### Information supplied
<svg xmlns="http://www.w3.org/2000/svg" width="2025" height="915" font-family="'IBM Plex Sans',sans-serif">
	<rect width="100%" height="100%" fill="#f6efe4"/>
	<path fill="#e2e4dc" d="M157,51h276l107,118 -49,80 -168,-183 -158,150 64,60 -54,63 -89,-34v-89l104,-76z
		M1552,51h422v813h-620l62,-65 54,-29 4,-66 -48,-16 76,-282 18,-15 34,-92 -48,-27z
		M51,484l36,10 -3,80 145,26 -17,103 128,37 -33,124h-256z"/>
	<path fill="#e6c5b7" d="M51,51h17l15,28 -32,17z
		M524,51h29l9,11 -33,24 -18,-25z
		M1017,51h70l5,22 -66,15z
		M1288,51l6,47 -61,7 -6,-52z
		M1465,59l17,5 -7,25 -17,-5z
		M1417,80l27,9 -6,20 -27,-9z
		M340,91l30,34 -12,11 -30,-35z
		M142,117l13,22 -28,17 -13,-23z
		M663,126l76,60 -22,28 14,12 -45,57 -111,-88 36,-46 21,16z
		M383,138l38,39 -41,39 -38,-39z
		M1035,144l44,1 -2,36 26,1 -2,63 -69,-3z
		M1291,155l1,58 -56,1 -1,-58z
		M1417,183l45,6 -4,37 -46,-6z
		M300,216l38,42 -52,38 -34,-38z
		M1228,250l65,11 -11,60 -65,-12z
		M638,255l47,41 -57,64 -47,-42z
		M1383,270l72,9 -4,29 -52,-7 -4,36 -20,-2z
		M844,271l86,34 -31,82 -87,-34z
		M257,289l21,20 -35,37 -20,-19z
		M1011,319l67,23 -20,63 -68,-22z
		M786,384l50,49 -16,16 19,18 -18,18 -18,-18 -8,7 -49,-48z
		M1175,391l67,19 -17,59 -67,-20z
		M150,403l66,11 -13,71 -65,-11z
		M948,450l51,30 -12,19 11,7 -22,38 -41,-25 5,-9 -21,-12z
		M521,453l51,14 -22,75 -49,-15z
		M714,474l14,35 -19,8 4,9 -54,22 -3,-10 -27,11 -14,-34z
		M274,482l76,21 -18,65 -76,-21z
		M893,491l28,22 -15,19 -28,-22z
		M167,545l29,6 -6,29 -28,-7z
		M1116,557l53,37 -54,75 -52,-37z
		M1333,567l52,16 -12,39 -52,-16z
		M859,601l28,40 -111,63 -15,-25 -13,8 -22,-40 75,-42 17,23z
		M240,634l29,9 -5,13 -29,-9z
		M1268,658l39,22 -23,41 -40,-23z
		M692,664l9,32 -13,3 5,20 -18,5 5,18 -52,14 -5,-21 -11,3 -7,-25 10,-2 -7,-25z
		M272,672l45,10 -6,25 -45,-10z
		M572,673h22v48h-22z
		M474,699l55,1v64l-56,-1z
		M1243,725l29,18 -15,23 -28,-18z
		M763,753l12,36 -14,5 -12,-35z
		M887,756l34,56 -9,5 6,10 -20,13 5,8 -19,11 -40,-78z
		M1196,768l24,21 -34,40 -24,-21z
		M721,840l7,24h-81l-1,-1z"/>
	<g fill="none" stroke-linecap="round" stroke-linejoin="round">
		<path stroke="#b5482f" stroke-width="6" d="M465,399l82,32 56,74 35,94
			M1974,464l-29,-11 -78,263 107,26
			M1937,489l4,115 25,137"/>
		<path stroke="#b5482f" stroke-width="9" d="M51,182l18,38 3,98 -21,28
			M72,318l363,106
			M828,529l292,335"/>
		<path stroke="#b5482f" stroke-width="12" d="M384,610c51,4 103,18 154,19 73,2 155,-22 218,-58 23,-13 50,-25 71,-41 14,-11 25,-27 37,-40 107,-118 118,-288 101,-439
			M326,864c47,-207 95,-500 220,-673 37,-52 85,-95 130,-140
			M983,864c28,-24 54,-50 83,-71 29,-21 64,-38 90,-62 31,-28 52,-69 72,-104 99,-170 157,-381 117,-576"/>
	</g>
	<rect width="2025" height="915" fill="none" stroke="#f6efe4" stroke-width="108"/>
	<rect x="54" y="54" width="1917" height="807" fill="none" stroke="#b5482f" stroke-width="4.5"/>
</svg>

### Assigned task
Set down precisely the lines above between the line holding "64,60 -54,63 -89,-34v-89l104,-76z" and the line holding "M763,753l12,36 -14,5 -12,-35z", inclusive, and nothing beyond them.

### Answer area
	<path fill="#e2e4dc" d="M157,51h276l107,118 -49,80 -168,-183 -158,150 64,60 -54,63 -89,-34v-89l104,-76z
		M1552,51h422v813h-620l62,-65 54,-29 4,-66 -48,-16 76,-282 18,-15 34,-92 -48,-27z
		M51,484l36,10 -3,80 145,26 -17,103 128,37 -33,124h-256z"/>
	<path fill="#e6c5b7" d="M51,51h17l15,28 -32,17z
		M524,51h29l9,11 -33,24 -18,-25z
		M1017,51h70l5,22 -66,15z
		M1288,51l6,47 -61,7 -6,-52z
		M1465,59l17,5 -7,25 -17,-5z
		M1417,80l27,9 -6,20 -27,-9z
		M340,91l30,34 -12,11 -30,-35z
		M142,117l13,22 -28,17 -13,-23z
		M663,126l76,60 -22,28 14,12 -45,57 -111,-88 36,-46 21,16z
		M383,138l38,39 -41,39 -38,-39z
		M1035,144l44,1 -2,36 26,1 -2,63 -69,-3z
		M1291,155l1,58 -56,1 -1,-58z
		M1417,183l45,6 -4,37 -46,-6z
		M300,216l38,42 -52,38 -34,-38z
		M1228,250l65,11 -11,60 -65,-12z
		M638,255l47,41 -57,64 -47,-42z
		M1383,270l72,9 -4,29 -52,-7 -4,36 -20,-2z
		M844,271l86,34 -31,82 -87,-34z
		M257,289l21,20 -35,37 -20,-19z
		M1011,319l67,23 -20,63 -68,-22z
		M786,384l50,49 -16,16 19,18 -18,18 -18,-18 -8,7 -49,-48z
		M1175,391l67,19 -17,59 -67,-20z
		M150,403l66,11 -13,71 -65,-11z
		M948,450l51,30 -12,19 11,7 -22,38 -41,-25 5,-9 -21,-12z
		M521,453l51,14 -22,75 -49,-15z
		M714,474l14,35 -19,8 4,9 -54,22 -3,-10 -27,11 -14,-34z
		M274,482l76,21 -18,65 -76,-21z
		M893,491l28,22 -15,19 -28,-22z
		M167,545l29,6 -6,29 -28,-7z
		M1116,557l53,37 -54,75 -52,-37z
		M1333,567l52,16 -12,39 -52,-16z
		M859,601l28,40 -111,63 -15,-25 -13,8 -22,-40 75,-42 17,23z
		M240,634l29,9 -5,13 -29,-9z
		M1268,658l39,22 -23,41 -40,-23z
		M692,664l9,32 -13,3 5,20 -18,5 5,18 -52,14 -5,-21 -11,3 -7,-25 10,-2 -7,-25z
		M272,672l45,10 -6,25 -45,-10z
		M572,673h22v48h-22z
		M474,699l55,1v64l-56,-1z
		M1243,725l29,18 -15,23 -28,-18z
		M763,753l12,36 -14,5 -12,-35z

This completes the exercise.